Arsenic, strychnine, and nicotine – Why Agatha Christie poison murders was

The Gutbesitzerin Emily Inglethorp at night shaken by severe cramps. Your family members want to help her, but her bedroom door is firmly closed. The men present throw themselves against the door, but as this is open at last, you can whisper the rich Lady the name of her husband. Then she dies. In a strychnine-poisoning.

With this unusual murder case, the then unknown Agatha Christie enters the stage of world literature. Was published the novel in Britain in 1921, written in a you had world war II already in 1916, during the First. The newly married Agatha Christie did voluntary service in a hospital in the seaside resort of Torquay. The Start didn’t go quite round: Christie was the beginning of the war 24 years old, came from a better house and was completely inexperienced. “It is ironic that, given the grisly death suffered by many of their characters, there was a time when she was at the sight of blood fainted,” said Alasdair Brooks, Heritage Manager for the British Red cross, told the Observer. The Red cross had published only recently, the internal records of Christie’s service.

Agatha Christie in the hospital

Working in the hospital was too much for Christie. Operations and amputations – Christie was trouble and was treated in the pharmacy. Overall, they served from October 1914 to September 1918, 3400 hours in Torquay’s Town Hall Hospital. “But Christie would not have been released from the hospital, to work in a pharmacy, they would not have obtained perhaps your in-depth Knowledge about poisons that she used in her novels,” says Brooks.

Christie himself has declared their love for poisons this way: “the shelves around me poisons were, and so it was perhaps only natural that I adopted a poison in the eye!” And indeed, In about 80 crime novels you killed in 41 with poison. The Knowledge that you acquired in the pharmacy, helped her with her books. “Because I was surrounded by poisons, perhaps it was obvious that death by poisoning should be the method chosen,” says Christie.

30. April 1917, she received the certificate of the “Society of Apothecaries of London”, that it enabled her to medicinal products for Doctors. And you kept a record of the substances, their (areas of change)effect and application. And she did it with scientific accuracy, as Prof. Volkmar Schneider from the Institute for legal medicine of the Free University of Berlin, and Dr. Benno Riesselmann, the national Institute for forensic and social medicine in Berlin, in a study in 2002 showed.

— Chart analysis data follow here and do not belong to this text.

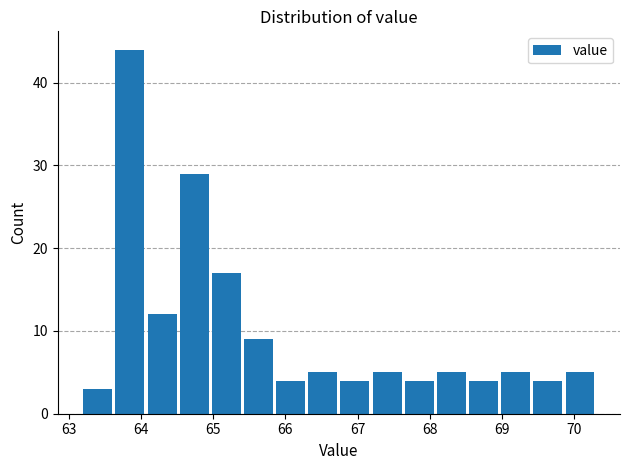

Reading left to right, list every bar in this chart as the range it spans on the x-axis followed by its height. Neither the bar edges nor the heights are printed on the chart, so give them approximately, as read against the axes.

63.2 to 63.6: 3
63.6 to 64.1: 44
64.1 to 64.5: 12
64.5 to 65.0: 29
65.0 to 65.4: 17
65.4 to 65.9: 9
65.9 to 66.3: 4
66.3 to 66.7: 5
66.7 to 67.2: 4
67.2 to 67.6: 5
67.6 to 68.1: 4
68.1 to 68.5: 5
68.5 to 69.0: 4
69.0 to 69.4: 5
69.4 to 69.9: 4
69.9 to 70.3: 5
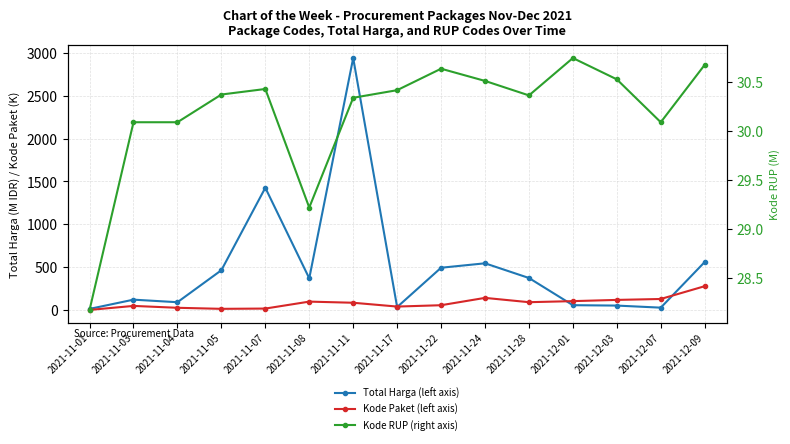

What is the difference between the Kode Paket (left axis) values at 2021-12-09 and 2021-12-07?

149.2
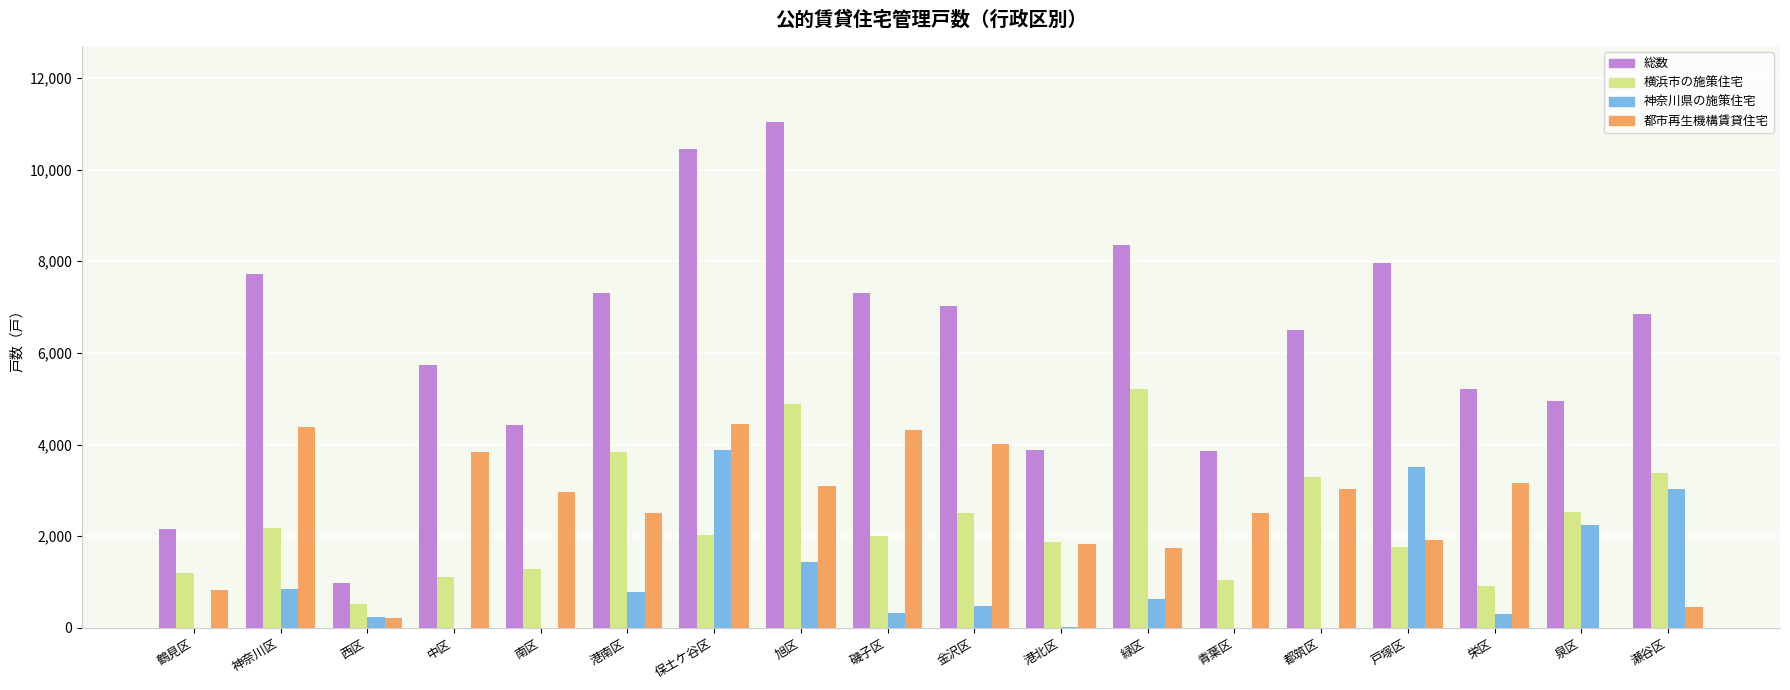

What is the sum of the 都市再生機構賃貸住宅 values at 磯子区 and 神奈川区?

8704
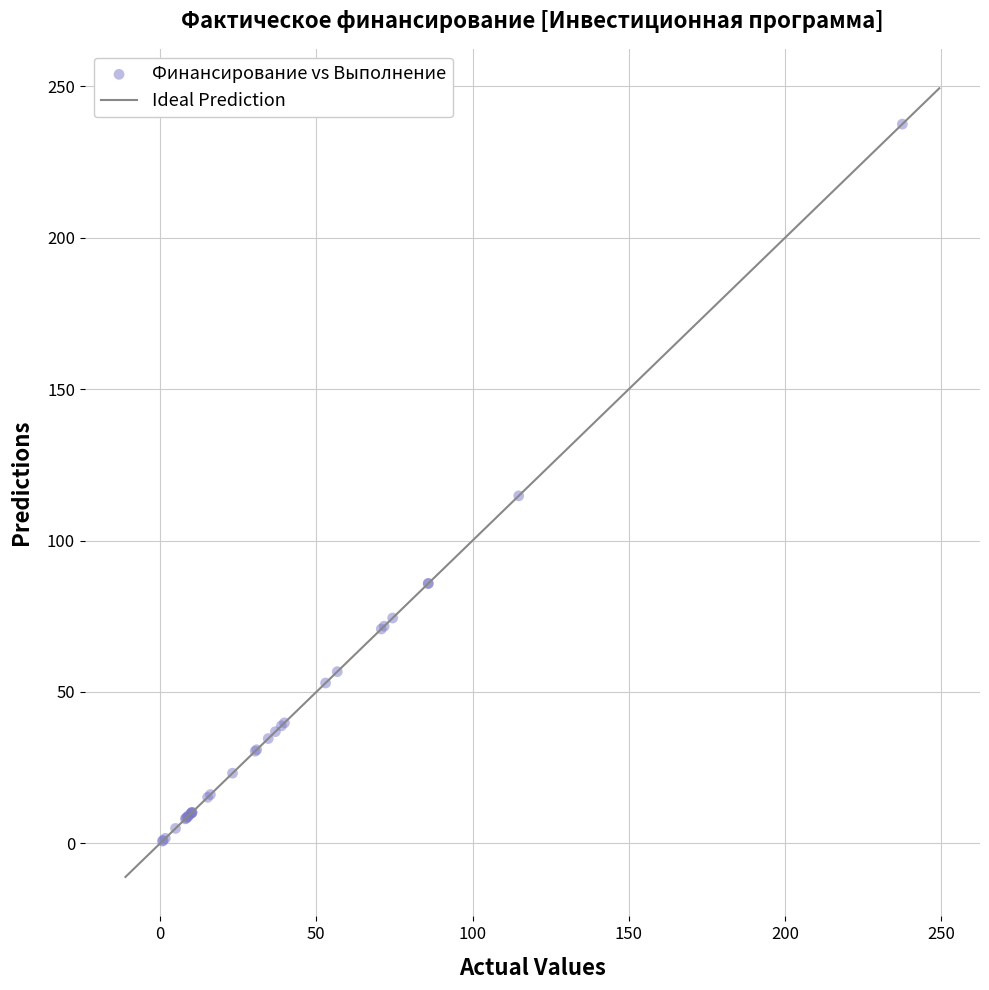

What Y value in the scatter plot is closest to 119?

114.8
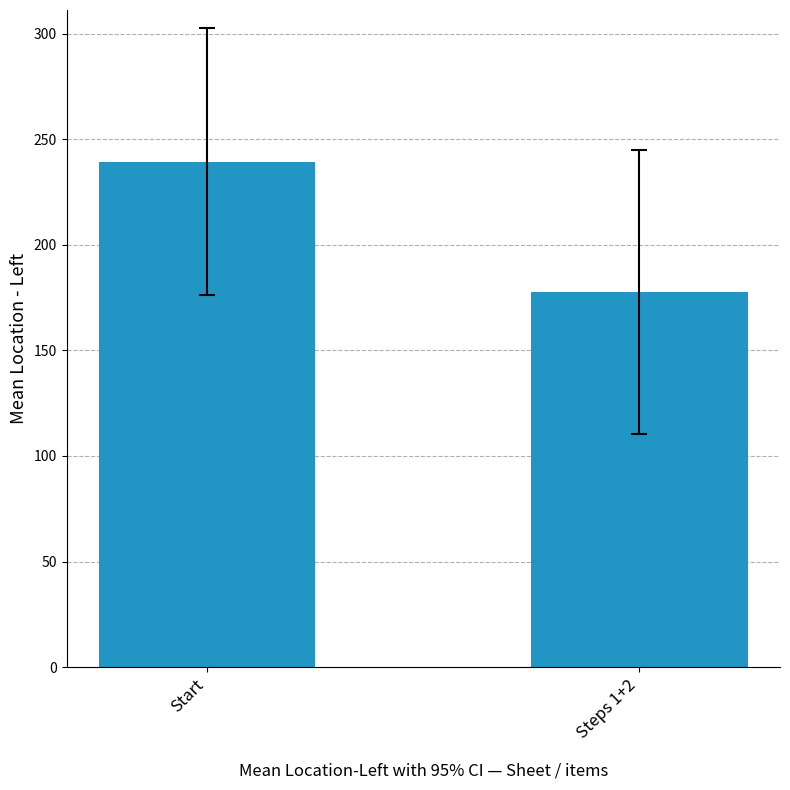

What is the sum of the values at Start and Steps 1+2?

416.8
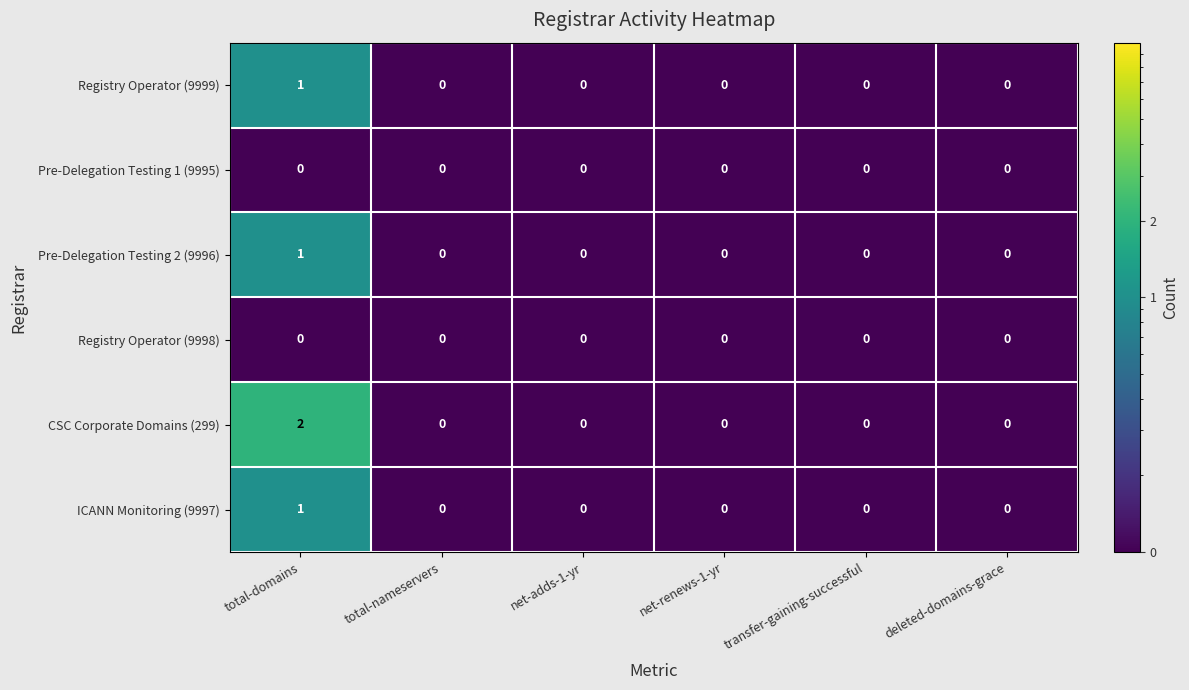

Is it true that Registry Operator (9998) equals 0 at net-adds-1-yr?

True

For Riesselmann the accurate representation of the poison effect, the circumscribed although literary is reached, but otherwise almost textbook level, a reason not to consider the novels just as entertainment literature. Another reason is the excellent representation of the frequent misperceptions, before which even specialists are not filed is. Dr. Riesselmann refers to the novel “The pale horse” in which the Thallium poisoning of a doctor are not detected and failure is diagnosed.

In her first work, she brought her victims with strychnine around the corner. 13 killings “perpetrated” the Queen of crime novels later, with hydrocyanic acid (hydrogen cyanide), nine Times the arsenic transported their victims to the grave. Mophium comes seven Times to use. Water Hemlock she tried only once. “I don’t know anything about pistols and revolvers, so my characters with a blunt object, or, better still, with poison killed,” wrote Christie about their methods of Murder. “Besides, poison is refined and clean and really exciting… I think I could look a ghastly mangled corpse in the face.”

Like Agatha Christie a child saved the life of

The reading of Agatha Christie may also decide in the reality of life and death, shows an incident from the year 1977 from England. At the time a 19-month-old child had been admitted to a London clinic. The course of the disease was mysterious. The Doctors were at a loss because the symptoms were ambiguous. Nausea made diarrhea and sleep disturbances a definite diagnosis impossible – had it not been for a crime-obsessed nurse. She recognized the symptoms, the also described Christie in one of her novels very carefully: poisoning by Thallium. The diagnosis was correct, the child was saved.